- Text smaller
- Text bigger
JERUSALEM – Prime Minister Ehud Olmert agreed in principle to allow a number of Palestinian Arabs living in what the United Nations terms refugee camps to enter Israel as part of an Israeli-Palestinian accord, according to a senior Palestinian negotiator speaking to WND.
Palestinians have long demanded the “right of return” for millions of “refugees,” a formula Israeli officials across the political spectrum warn is code for Israel’s destruction by flooding the Jewish state with millions of Arabs, thereby changing its demographics.
Allowing any number of so-called Palestinian refugees to enter Israel would serve as an admission on Israel’s part that millions of Palestinians living in U.N.-maintained camps are indeed refugees and have a legitimate right to live in Israel.
The Palestinian negotiator, speaking on condition of anonymity, said Olmert’s team agreed in principle let a select number of Palestinians living in U.N.-maintained refugee camps into Israel in a series of phases that could take up to 15 years.
Though the negotiator said an exact number had not yet been determined, he indicated there could be as many as 20,000 Palestinians living in U.N. camps, with an initial phase of several hundred entering Israel with one year of an agreement. He said the first batch of entering Palestinian Arabs would consist of a sampling from the oldest residents of various U.N. camps.
David Baker, a spokesperson for Olmert, had no comment on the report Olmert agreed to allow a number of declared refugees to enter Israel.
The Palestinian negotiator said the Israeli and Palestinians teams have been hammering out the exact language to be used at a U.S.-sponsored summit slated for Annapolis later this month at which Olmert is widely expected to outline a Palestinian state in most of the West Bank in a joint agreement of principles signed by the Israeli leader and Palestinian Authority President Mahmoud Abbas.
Various media reports – denied by Olmert – claimed in recent weeks Israel would also evacuate sections of Jerusalem and would negotiate what are considered core Israeli-Palestinian issues – primarily the status of Jerusalem and the so-called return of refugees.
When Arab countries attacked the Jewish state after its creation in 1948, some 725,000 Arabs living within Israel’s borders fled or were expelled from the area that became Israel. Also at that time, about 820,000 Jews were expelled from Arab countries or fled following rampant persecution.
While most Jewish refugees were absorbed by Israel and other countries, the majority of Palestinian Arabs have been maintained in 59 U.N.-run camps that do not seek to settle those Arabs elsewhere.
There are currently about 4 million Arabs who claim Palestinian refugee status with the U.N., including children and grandchildren of the original fleeing Arabs; Arabs living full-time in Jordan; and Arabs who long ago emigrated throughout the Middle East and to the West.
Other cases of worldwide refugees aided by the U.N. are handled through the international body’s High Commission for Refugees, which seeks to settle the refugees quickly, usually in countries other than those from which they fled.

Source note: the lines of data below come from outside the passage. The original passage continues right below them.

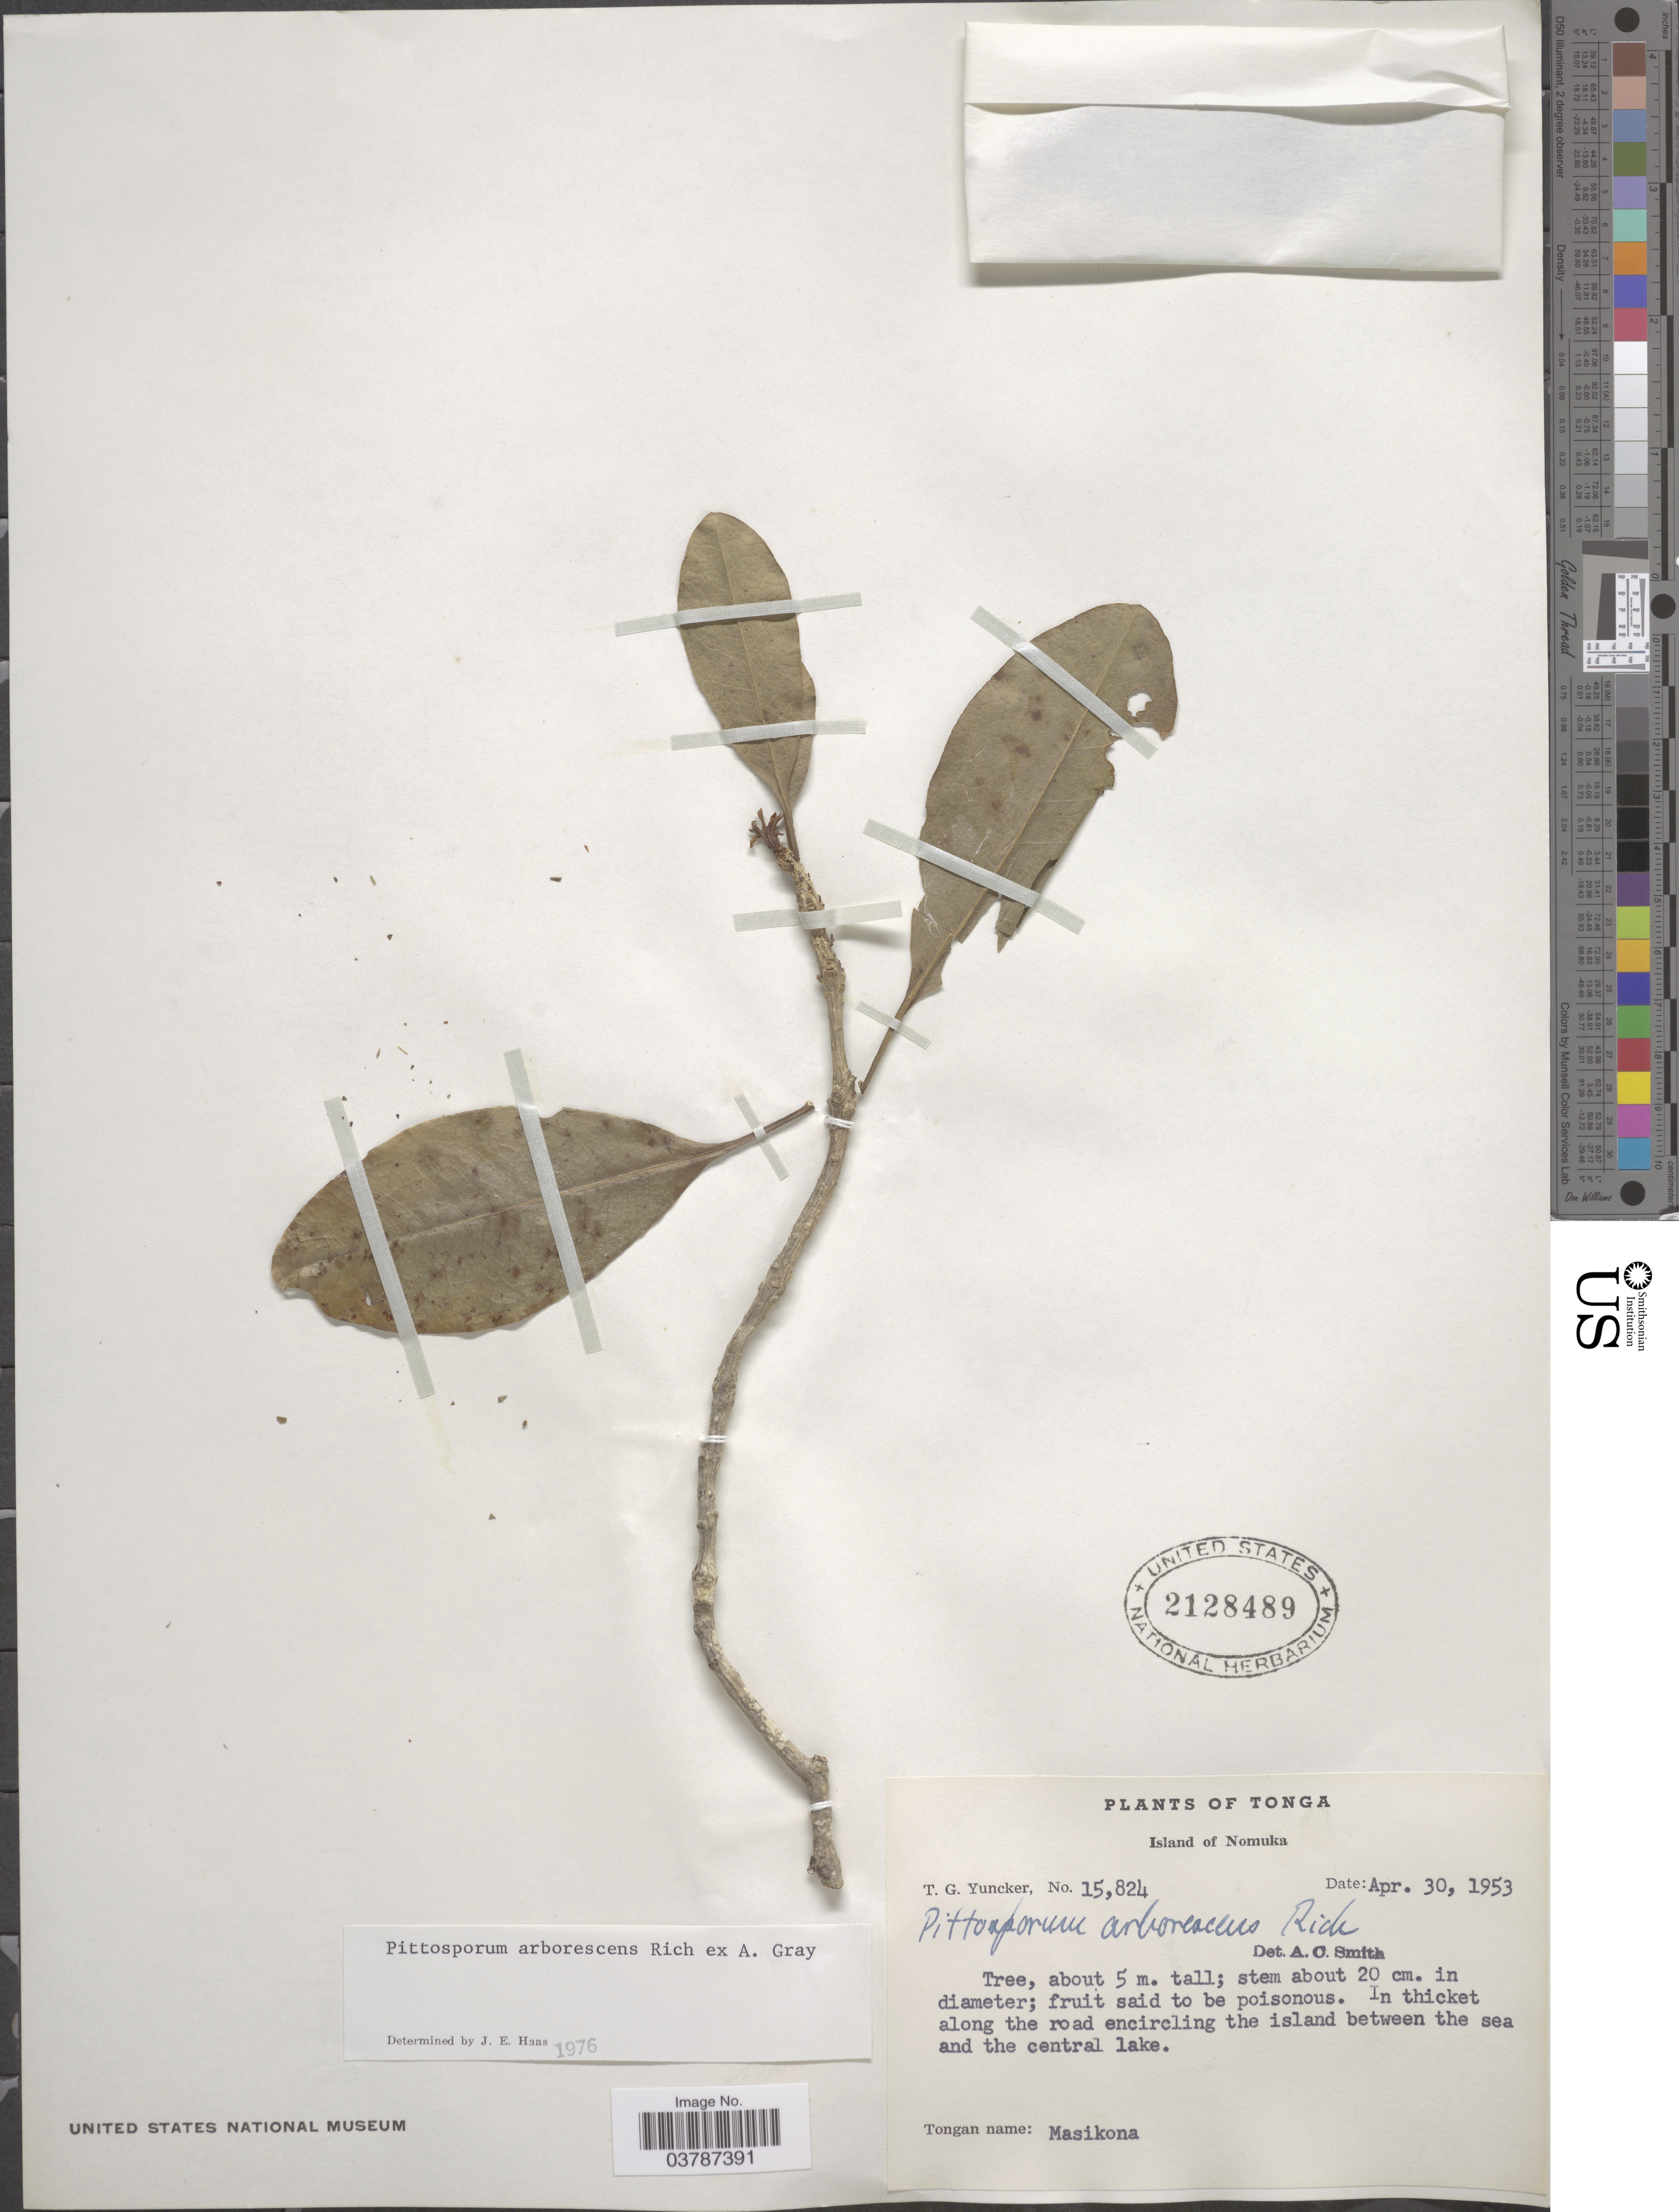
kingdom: Plantae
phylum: Tracheophyta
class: Magnoliopsida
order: Apiales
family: Pittosporaceae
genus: Pittosporum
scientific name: Pittosporum arborescens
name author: Rich. ex A. Gray in Wilkes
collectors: T. G. Yuncker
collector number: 15824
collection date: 1953-04-30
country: Tonga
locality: Island of Nomuka.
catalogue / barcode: US 2128489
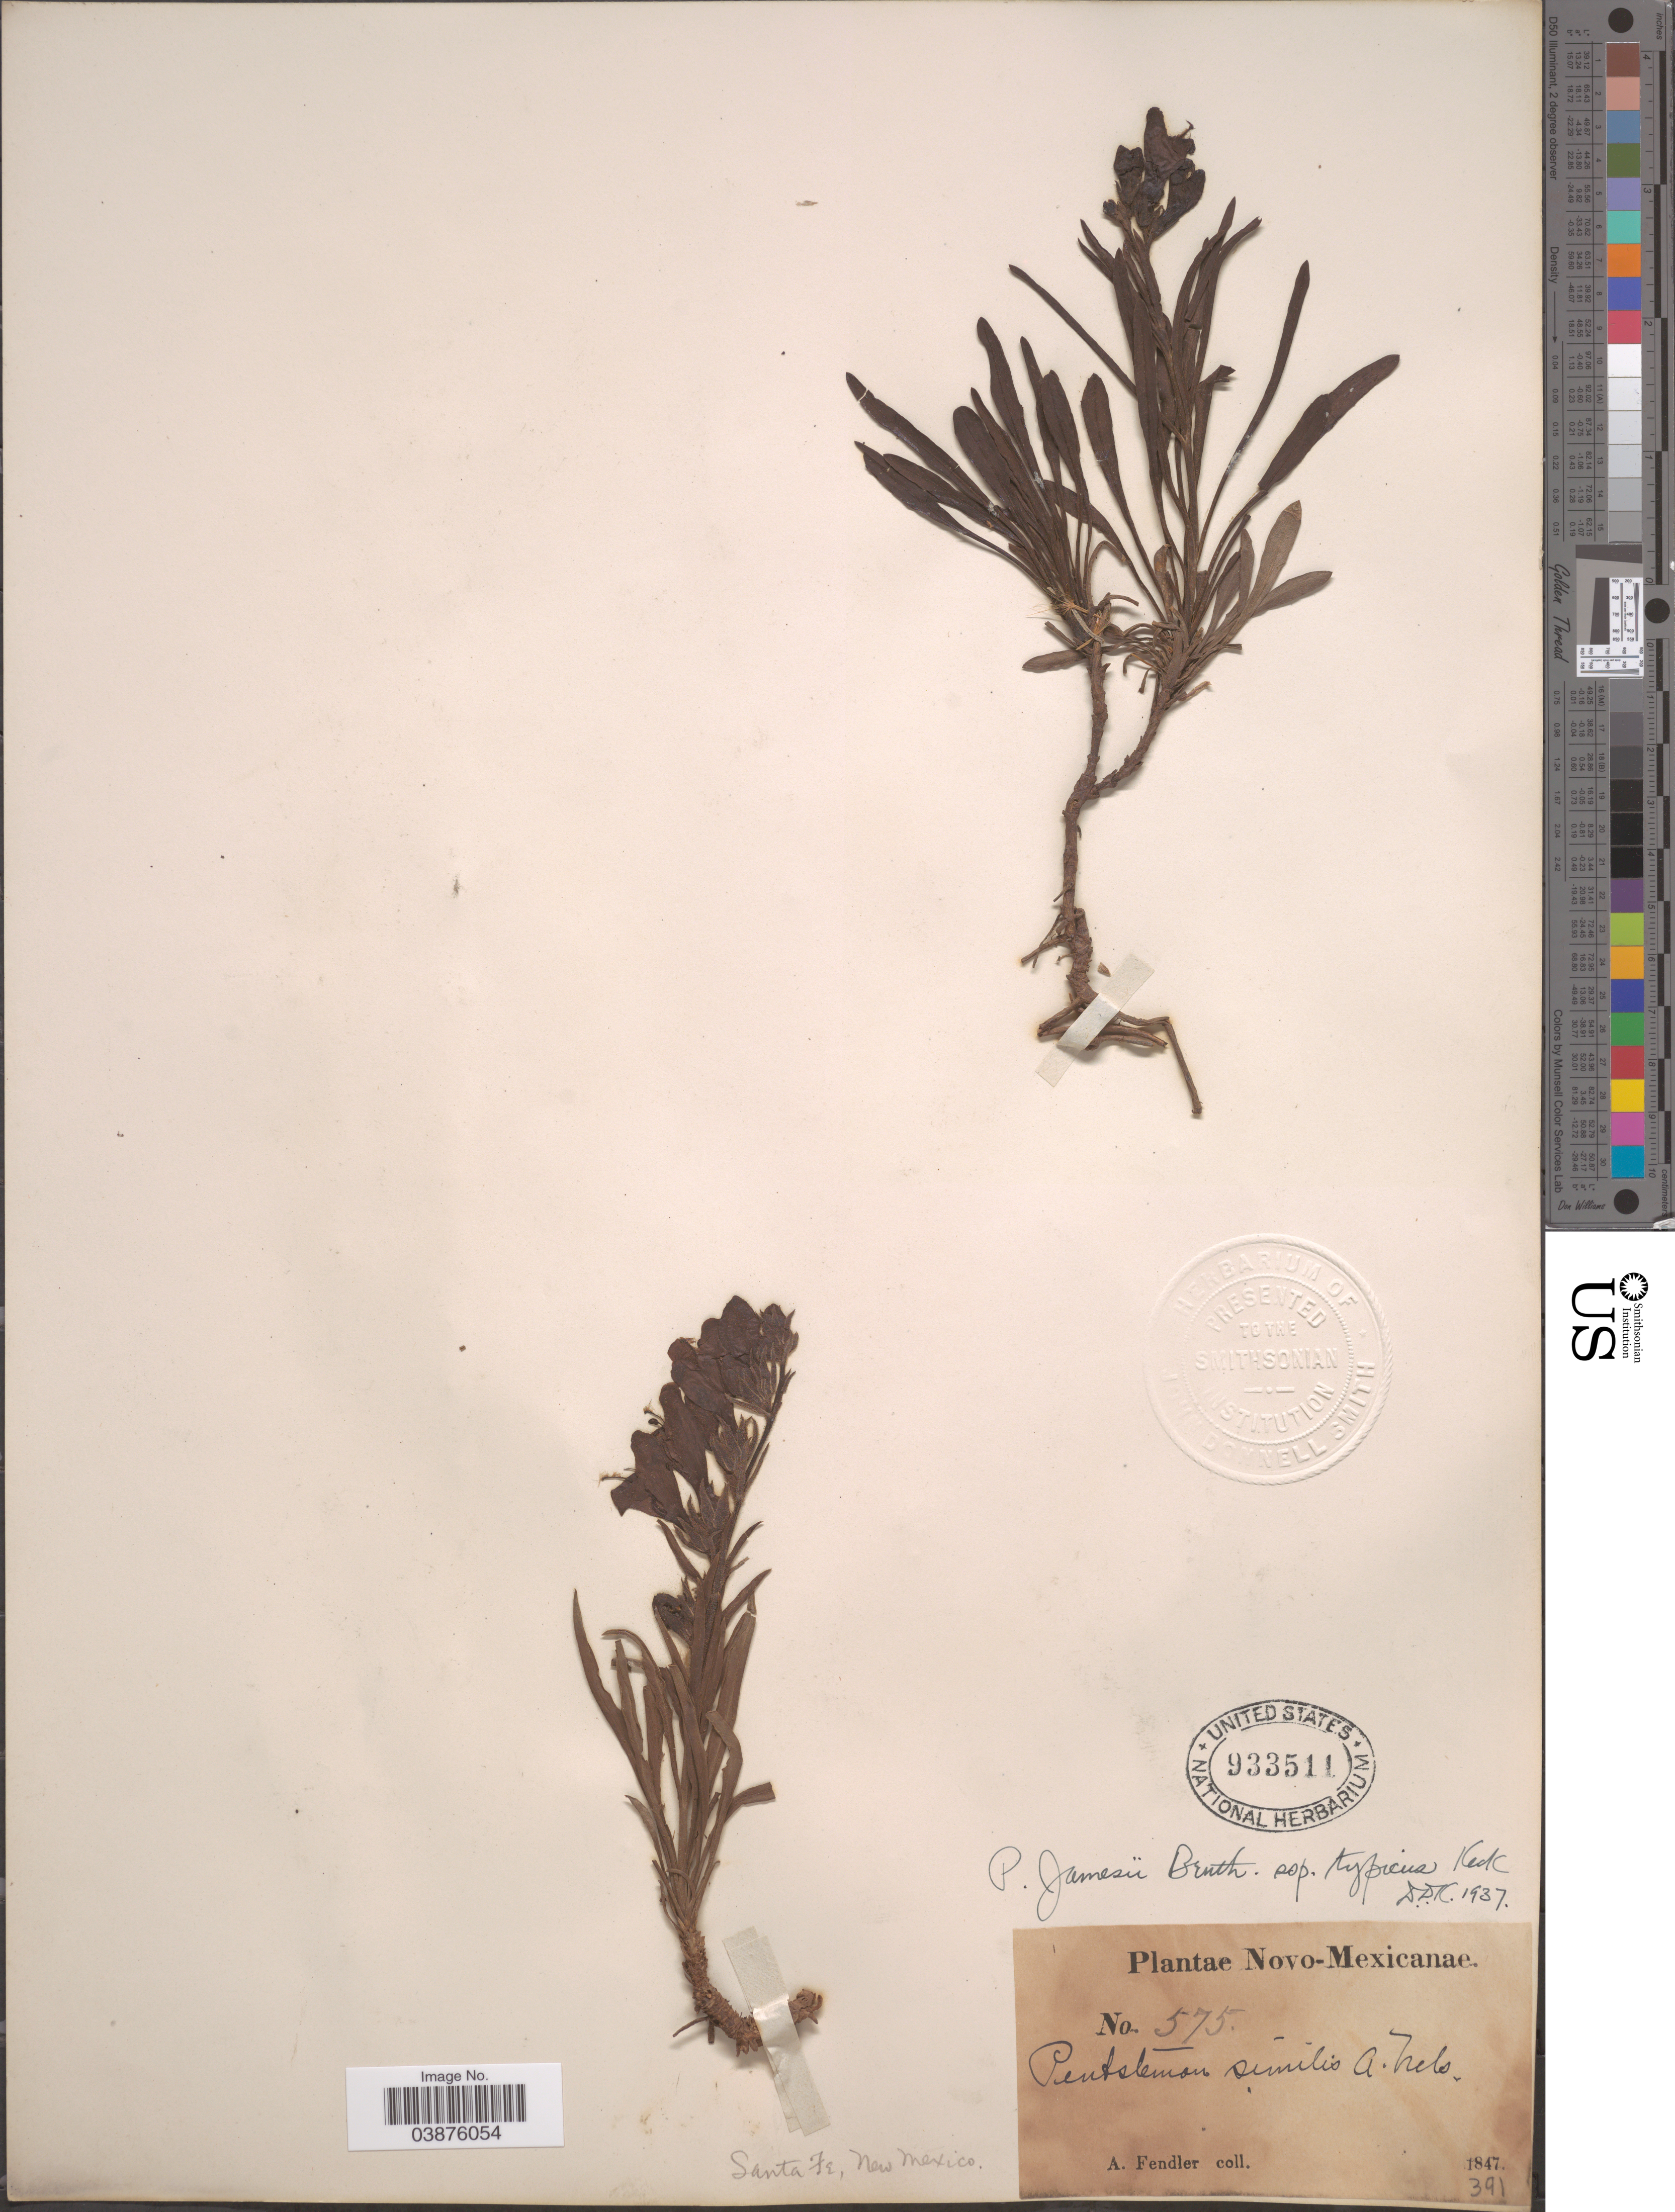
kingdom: Plantae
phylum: Tracheophyta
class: Magnoliopsida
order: Lamiales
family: Plantaginaceae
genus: Penstemon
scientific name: Penstemon jamesii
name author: Benth.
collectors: A. Fendler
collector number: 575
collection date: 1847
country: United States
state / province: New Mexico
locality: Novo-Mexicanae. Santa Fe.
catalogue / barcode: US 933511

The U.N. created a special agency – the United Nations Relief and Works Agency, or UNRWA – specifically to handle registered Palestinian refugees. It’s the only refugee case handled by the U.N. in which the declared refugees are housed and maintained in camps for generations instead of facilitating the refugees’ resettlement elsewhere.
The U.N. officially restricts the definition of refugee status worldwide for nationalities outside the Palestinian arena to those who fled a country of nationality or habitual residence due to persecution, who are unable to return to their place of residence and who have not yet been resettled. Future generations of original refugees are not included in the U.N.’s definition of refugees.
But the U.N. uses a different set of criteria only when defining a Palestinian refugee – allowing future generations to be considered refugees; terming as refugees those Arabs who have been resettled in other countries, such as hundreds of thousands in Jordan; removing the clause requiring persecution; and removing the clause requiring a refugee to be fleeing his or her “country of nationality or habitual residence” – allowing for transient Arabs who didn’t normally reside within Israel to be defined as Palestinian refugees.
Palestinian leaders including Abbas routinely refer to the “right of return,” claiming the declared right is mandated by the U.N. But the two U.N. resolutions dealing with the refugee issue recommend that Israel “achieve a just settlement” for the “refugee problem.” The resolutions, which are not binding, do not speak of any “right of return,” and leave open the possibility of monetary compensation or other kinds of settlements.